Provided information below:

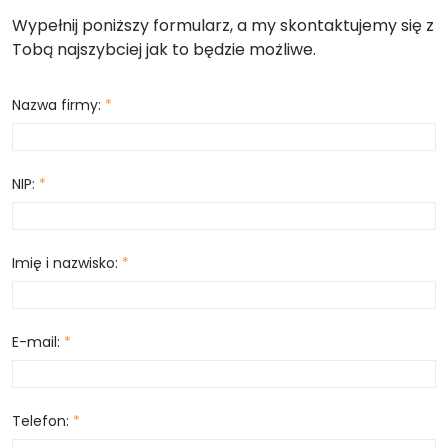
Wypełnij poniższy formularz, a my skontaktujemy się z
Tobą najszybciej jak to będzie możliwe.
Nazwa firmy:
*
NIP:
*
Imię i nazwisko:
*
E-mail:
*
Telefon:
*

End of Provided information.

> Task description:
The complete set of records should be written out again, pictures excluded.

> Written answer:
Wypełnij poniższy formularz, a my skontaktujemy się z
Tobą najszybciej jak to będzie możliwe.
Nazwa firmy:
*
NIP:
*
Imię i nazwisko:
*
E-mail:
*
Telefon:
*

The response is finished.